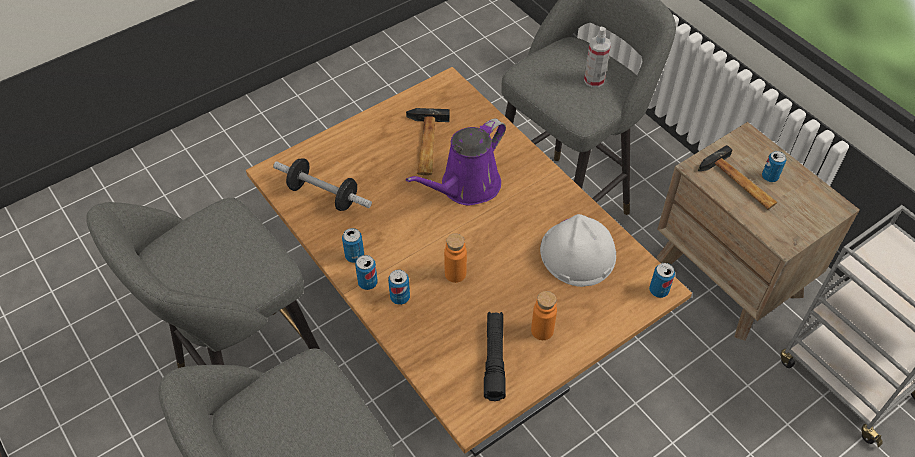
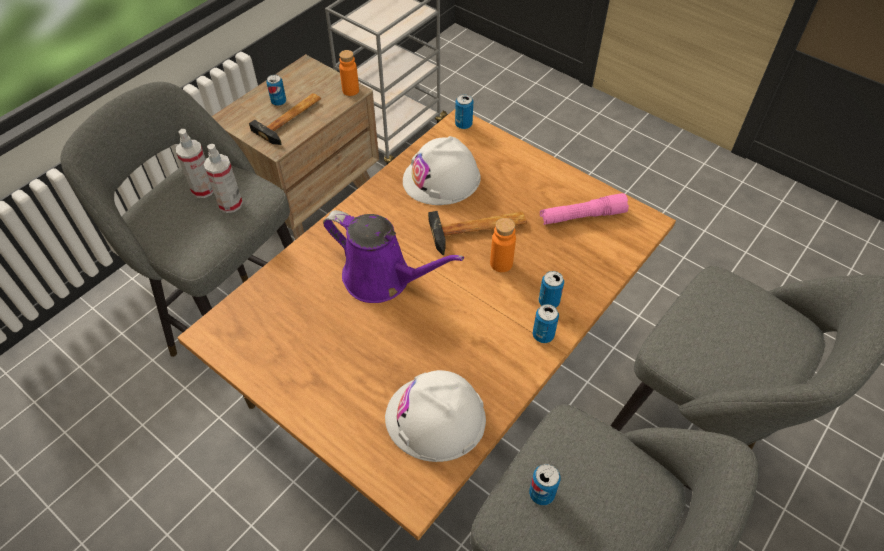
camera: 105 degrees left, 0 degrees up
dumbbell [273,158,372,211] -> white hard hat [385,370,486,462]
can [342,228,364,263] -> can moved to [529,464,560,505]
hammer [406,108,450,175] -> hammer moved to [428,211,527,255]
black flashlight [484,311,506,401] -> pink flashlight [540,193,629,225]
orange bottle [531,291,557,340] -> orange bottle moved to [339,50,359,96]
none -> spray bottle [204,144,243,213]

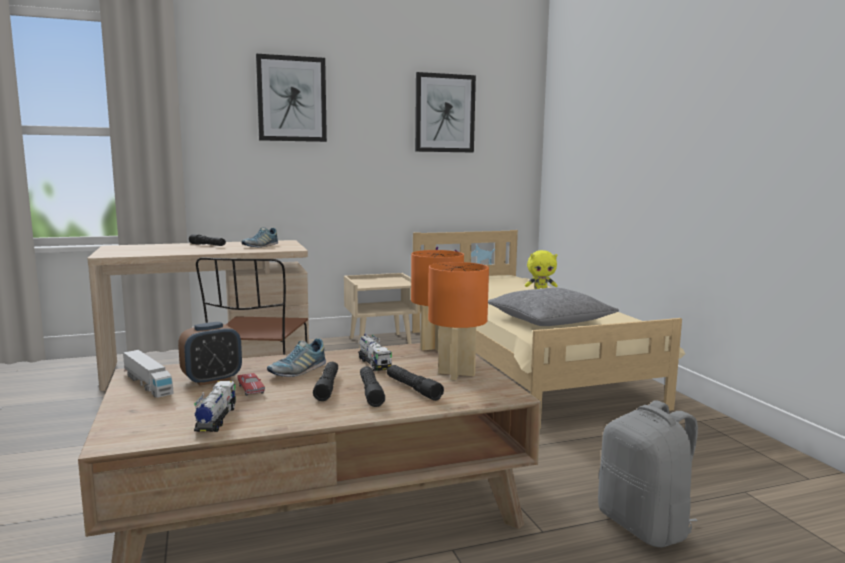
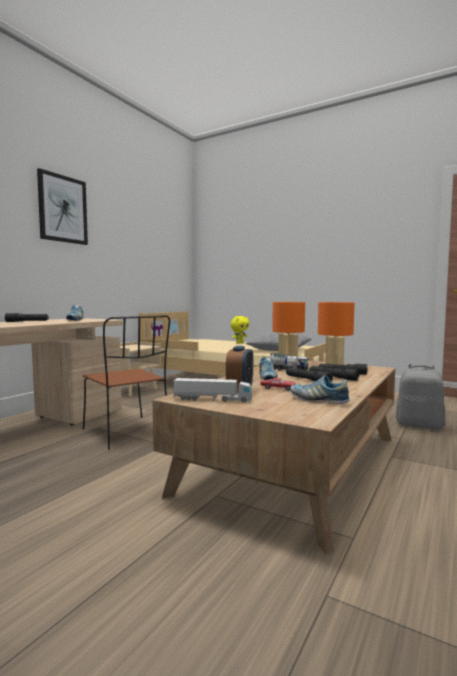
camera: 40 degrees left, 5 degrees down
toy truck [194,381,236,432] -> shoe [290,375,350,404]
picture [415,72,476,152] -> none

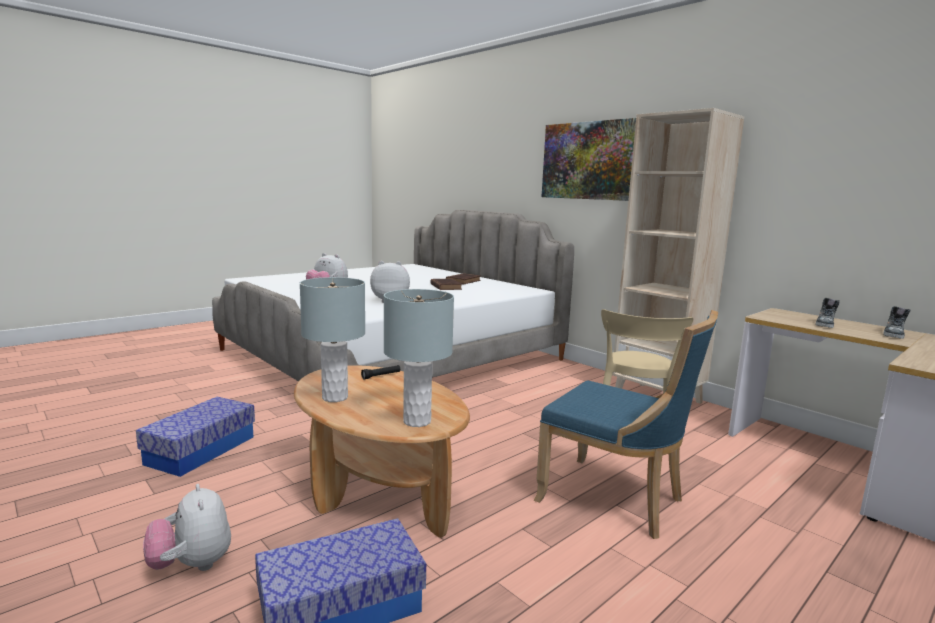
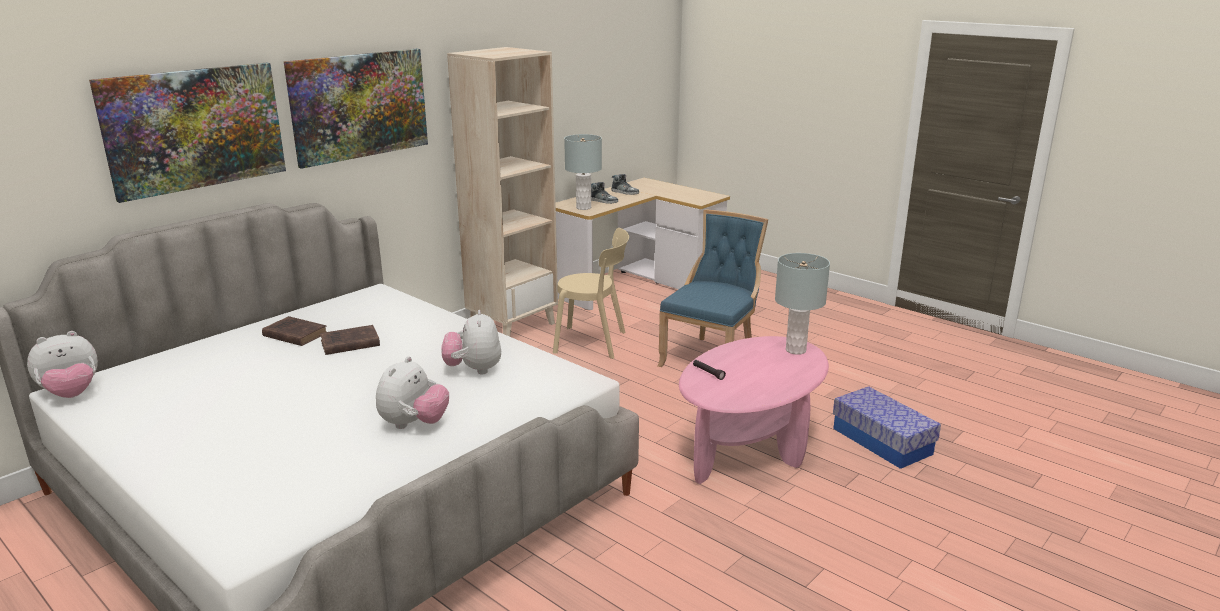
camera: 95 degrees left, 10 degrees up
storage box [136,397,255,477] -> none
plush toy [143,484,231,571] -> plush toy moved to [27,331,98,398]
brown coffee table [294,365,470,538] -> pink coffee table [679,336,829,484]
grey table lamp [300,277,365,402] -> grey table lamp moved to [564,134,602,210]
none -> picture [89,63,286,203]

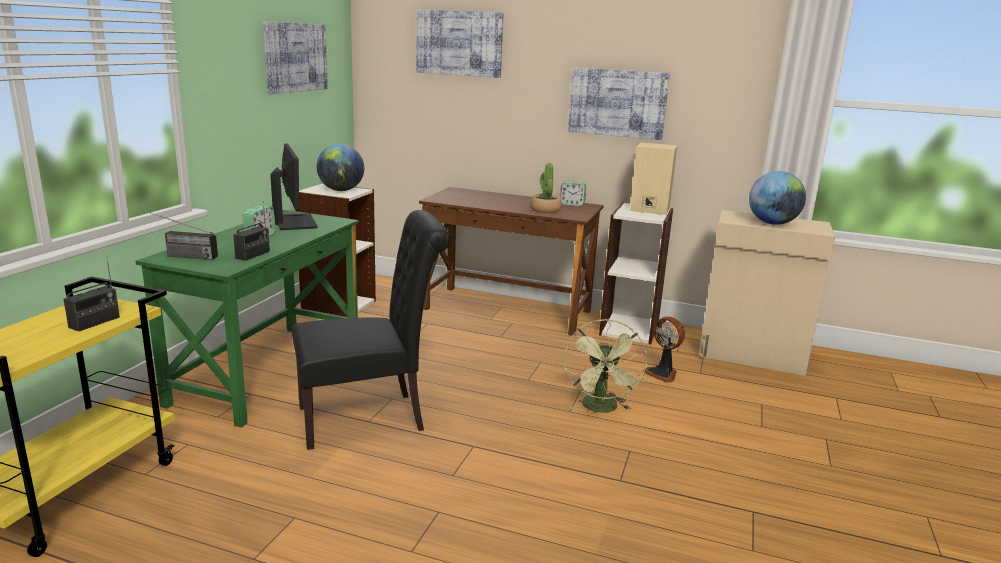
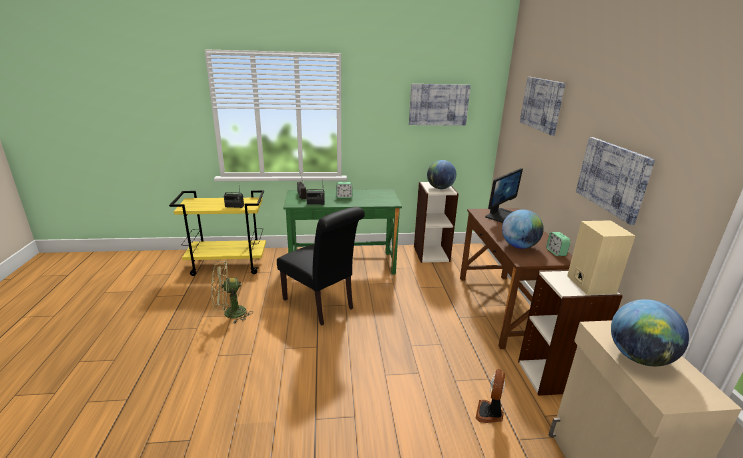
camera: 65 degrees right, 5 degrees up
monitor [270,143,317,230] -> monitor moved to [485,168,523,223]
potted plant [530,163,562,213] -> globe [502,209,544,249]
green fan [564,319,647,413] -> green fan moved to [211,261,253,323]

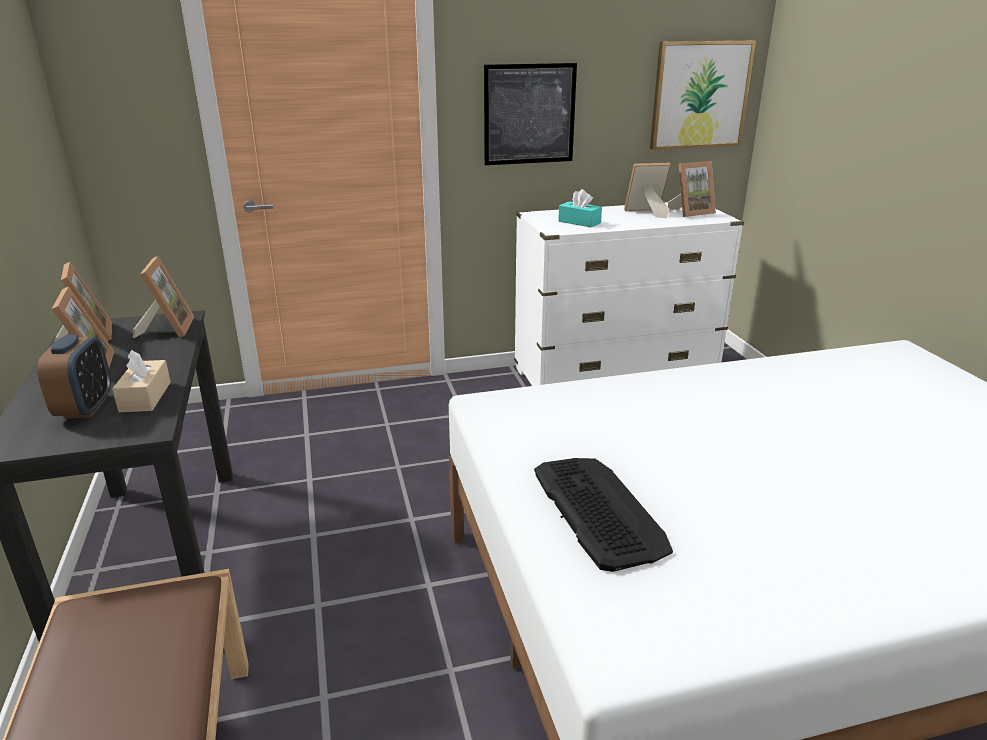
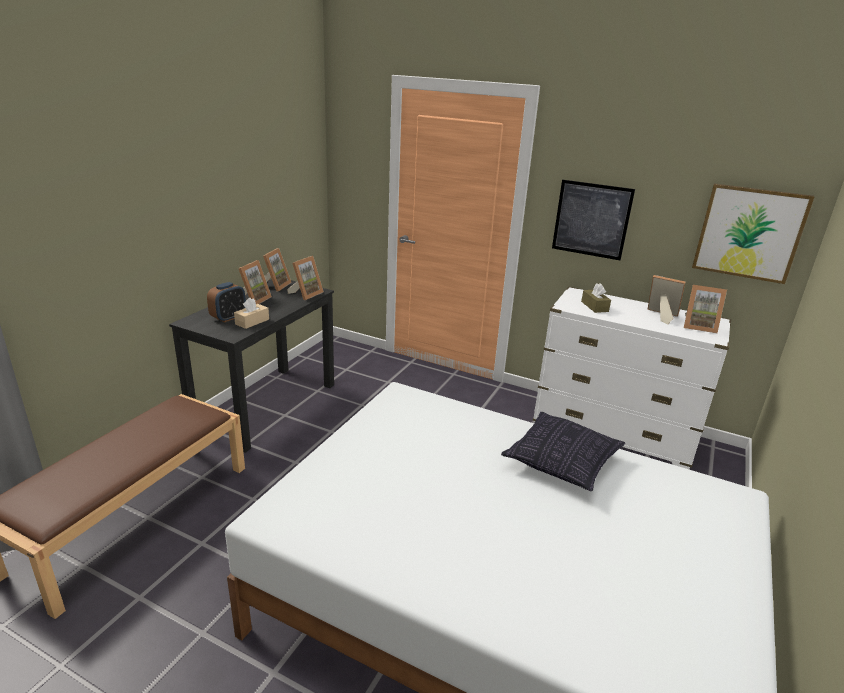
camera: 40 degrees right, 0 degrees up
keyboard [534,458,673,572] -> none
turquoise tissue box [558,189,602,227] -> brown tissue box [581,283,611,313]
none -> pillow [501,412,625,491]

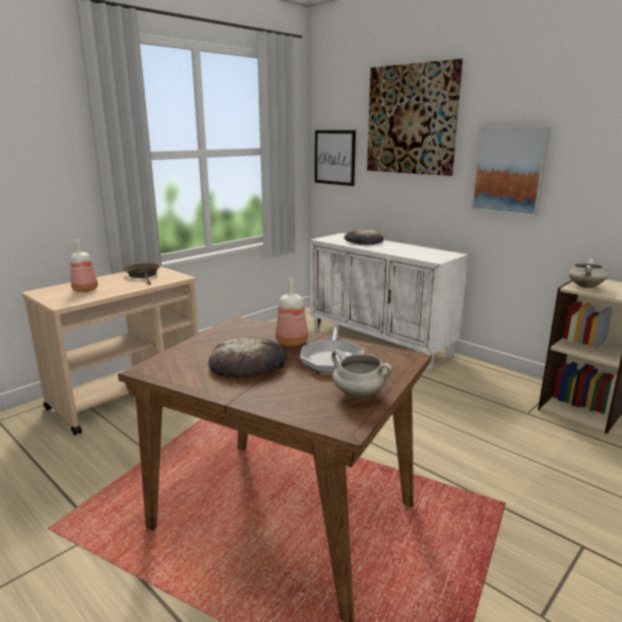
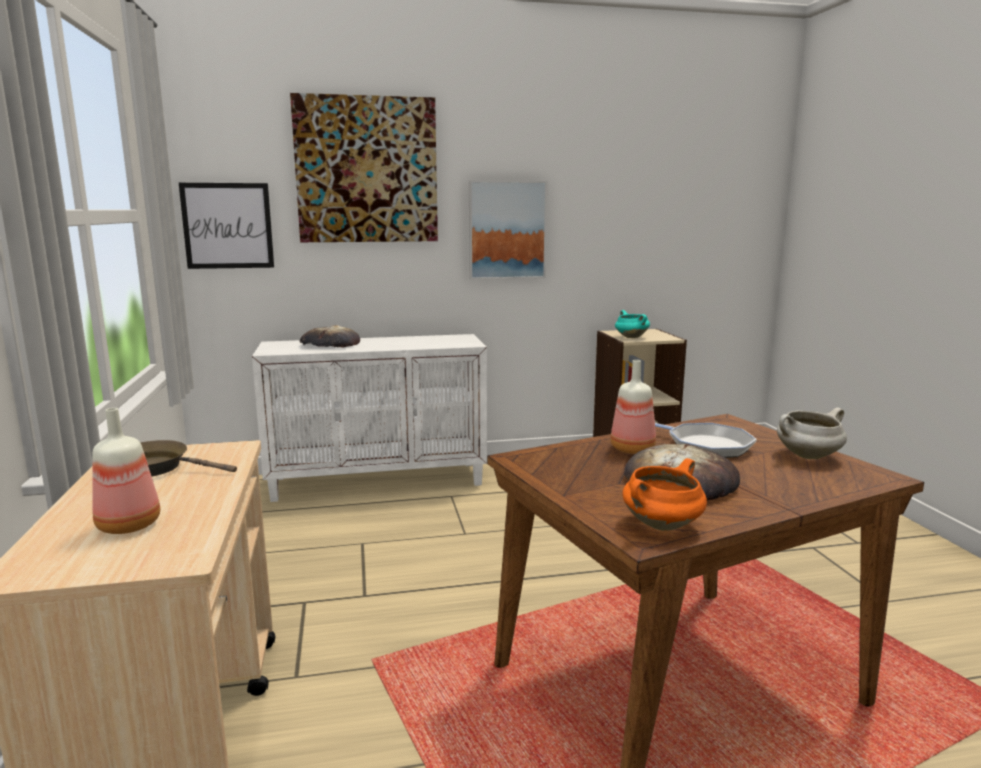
camera: 55 degrees left, 5 degrees down
white cooking pot [568,259,608,288] -> turquoise cooking pot [615,310,650,338]
none -> orange cooking pot [622,458,707,531]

....

### Task item
Going by the entries above, repeat exactly the lines that start at the line with "picture [415,72,476,152] -> none" and go on through the line with "camera: 65 degrees right, 5 degrees up". Pictures are not part of the copy.

### Solution below
picture [415,72,476,152] -> none

camera: 95 degrees left, 10 degrees up
storage box [136,397,255,477] -> none
plush toy [143,484,231,571] -> plush toy moved to [27,331,98,398]
brown coffee table [294,365,470,538] -> pink coffee table [679,336,829,484]
grey table lamp [300,277,365,402] -> grey table lamp moved to [564,134,602,210]
none -> picture [89,63,286,203]

camera: 65 degrees right, 5 degrees up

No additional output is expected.